▶ **Extrait proposé**:

_ _ _ _

Haïti : « Après le séisme »

A quelques jours du deuxième anniversaire du séisme en Haïti, le 12 janvier 2012, nous publions un article écrit pour la revue « Lumière et Vie » par Frère Manuel Rivero, o. p. Deuxième partie : « Après le séisme ».
 

« Vivre et croire en Haïti après le séisme du 12 janvier 2010 »

Le séisme avait-t-il un sens ? Quelles ont été ses causes ?

Cette nuit du 12 janvier restera dans la mémoire de beaucoup d’Haïtiens comme une grande nuit de prière. Rassemblés près de leurs maisons en ruines, les familles faisaient monter leurs gémissements et leurs cris vers Dieu dans une fervente prière d’intercession et de louange. Dans l’angoisse et la frayeur, il y eut de grands moments de communion avec le Seigneur. Un cri retentissait lors des secousses : « Jésus ! Jésus ! » Il n’était pas question d’Allah ou du Bouddha.

_ _ _ _

▶ **Données fournies**:
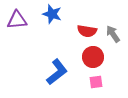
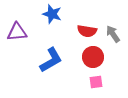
purple triangle: moved 12 px down
blue L-shape: moved 6 px left, 12 px up; rotated 8 degrees clockwise
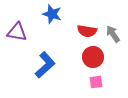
purple triangle: rotated 15 degrees clockwise
blue L-shape: moved 6 px left, 5 px down; rotated 12 degrees counterclockwise
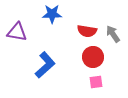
blue star: rotated 18 degrees counterclockwise
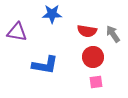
blue L-shape: rotated 52 degrees clockwise
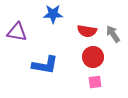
blue star: moved 1 px right
pink square: moved 1 px left
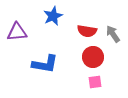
blue star: moved 2 px down; rotated 24 degrees counterclockwise
purple triangle: rotated 15 degrees counterclockwise
blue L-shape: moved 1 px up
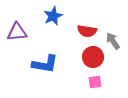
gray arrow: moved 7 px down
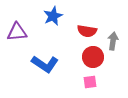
gray arrow: rotated 42 degrees clockwise
blue L-shape: rotated 24 degrees clockwise
pink square: moved 5 px left
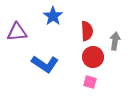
blue star: rotated 12 degrees counterclockwise
red semicircle: rotated 102 degrees counterclockwise
gray arrow: moved 2 px right
pink square: rotated 24 degrees clockwise
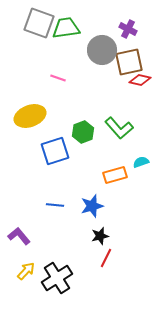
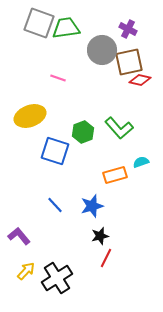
blue square: rotated 36 degrees clockwise
blue line: rotated 42 degrees clockwise
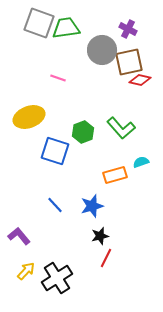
yellow ellipse: moved 1 px left, 1 px down
green L-shape: moved 2 px right
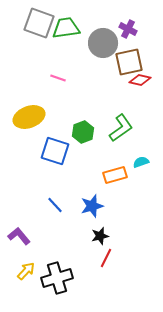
gray circle: moved 1 px right, 7 px up
green L-shape: rotated 84 degrees counterclockwise
black cross: rotated 16 degrees clockwise
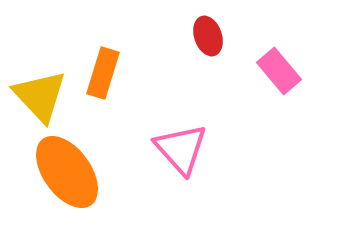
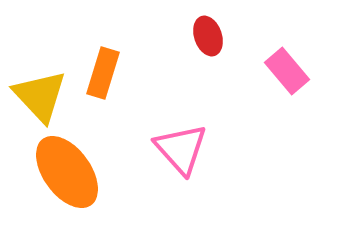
pink rectangle: moved 8 px right
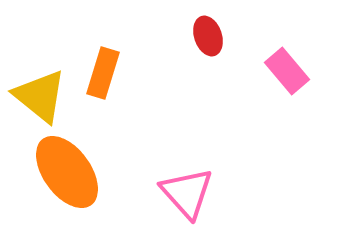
yellow triangle: rotated 8 degrees counterclockwise
pink triangle: moved 6 px right, 44 px down
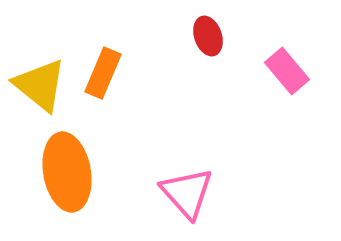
orange rectangle: rotated 6 degrees clockwise
yellow triangle: moved 11 px up
orange ellipse: rotated 26 degrees clockwise
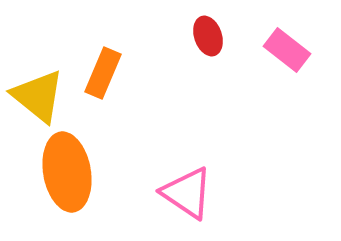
pink rectangle: moved 21 px up; rotated 12 degrees counterclockwise
yellow triangle: moved 2 px left, 11 px down
pink triangle: rotated 14 degrees counterclockwise
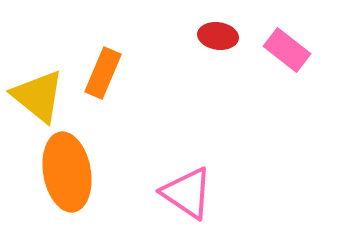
red ellipse: moved 10 px right; rotated 63 degrees counterclockwise
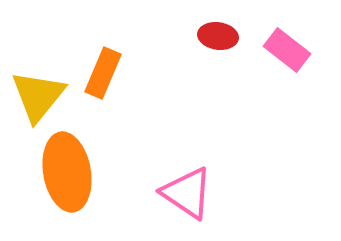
yellow triangle: rotated 30 degrees clockwise
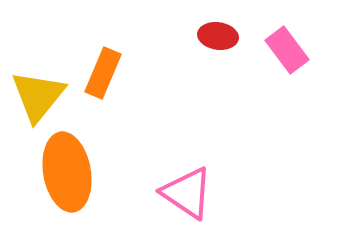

_ _ _ _

Répondez brièvement aux questions suivantes sur l'extrait consacré au séisme en Haïti.
1. Pour quelle revue l'article a-t-il été écrit ?
2. À quelle date le séisme a-t-il eu lieu ?
3. Quel cri retentissait lors des secousses ?
Les entrées n'ont aucun rôle dans ce travail.

1. L'article a été écrit pour la revue « Lumière et Vie ».
2. Le séisme a eu lieu le 12 janvier 2010.
3. Lors des secousses retentissait le cri « Jésus ! Jésus ! ».